[[ PROVIDED INFORMATION, beginning ]]

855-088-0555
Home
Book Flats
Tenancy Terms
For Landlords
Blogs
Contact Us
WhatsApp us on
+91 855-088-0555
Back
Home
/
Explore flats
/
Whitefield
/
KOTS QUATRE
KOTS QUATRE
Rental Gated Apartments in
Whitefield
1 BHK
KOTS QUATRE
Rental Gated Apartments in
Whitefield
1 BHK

[[ PROVIDED INFORMATION, end ]]

Rewrite the lines of the rows above, switching every "Whitefield" to "Koramangala" and leaving everything else as it is.

- [RESPONSE]:
855-088-0555
Home
Book Flats
Tenancy Terms
For Landlords
Blogs
Contact Us
WhatsApp us on
+91 855-088-0555
Back
Home
/
Explore flats
/
Koramangala
/
KOTS QUATRE
KOTS QUATRE
Rental Gated Apartments in
Koramangala
1 BHK
KOTS QUATRE
Rental Gated Apartments in
Koramangala
1 BHK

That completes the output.